§ TEXT EXTRACT:

====================

Other than that, be her rock she can lean on. Try not to add your vented emotions to her. You can say you are hurt badly as a woman.
Be the best rock you can. 
Let her work out her relationship with her dad on her own.
They must work on it, or not.
You are the mom but not the referee here.
Some things can not be controlled by you.
Step back from trying to. (Support service vs Pilot) 
YK?


----------



## wild_irish_rose (Aug 6, 2011)

My 8 year old son goes back and forth between desperately wanting to see his father and telling me how much he hates him and never wants to see him again. Unfortunately it looks like his father made the choice for him anyway since he hasn't exercised his visitation in over a year now. But sometimes he tells me how sad he is that he never sees his father anymore, he doesn't want to go places that remind him of his father, like a restaurant they always used to go to together. This year he refused to make his father a Father's Day present because as he put it, it's not like he's going to show up anyway. More recently, he's been pushing me to start dating again because he wants a father figure in his life. He doesn't understand that since his father and I are not divorced I have no right to be dating. He met the O/W only once when he was 4 and he was really confused about why his daddy was living with her and not me. I expect if things continue as they are his anger and resentment are only going to get worse as he gets older. I'm not looking forward to those years, that's for sure.


----------

====================

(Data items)
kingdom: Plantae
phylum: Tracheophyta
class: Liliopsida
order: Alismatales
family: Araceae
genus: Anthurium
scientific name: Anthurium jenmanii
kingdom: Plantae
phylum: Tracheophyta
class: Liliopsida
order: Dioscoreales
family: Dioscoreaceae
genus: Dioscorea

====================

§ CHALLENGES:
**1)** Summarize the forum excerpt in two sentences.
**2)** Print the part of the forum excerpt starting at "Let her work" and ending at "controlled by you.".

§ TASK-BY-TASK ANSWERS:
**1)** The forum excerpt first advises a mother to be a steady rock for her daughter and to let the daughter work out her relationship with her dad on her own, since some things cannot be controlled. A second post from wild_irish_rose describes an 8-year-old son who swings between wanting to see his father and saying he hates him, as the father has not exercised his visitation in over a year.

**2)**
Let her work out her relationship with her dad on her own.
They must work on it, or not.
You are the mom but not the referee here.
Some things can not be controlled by you.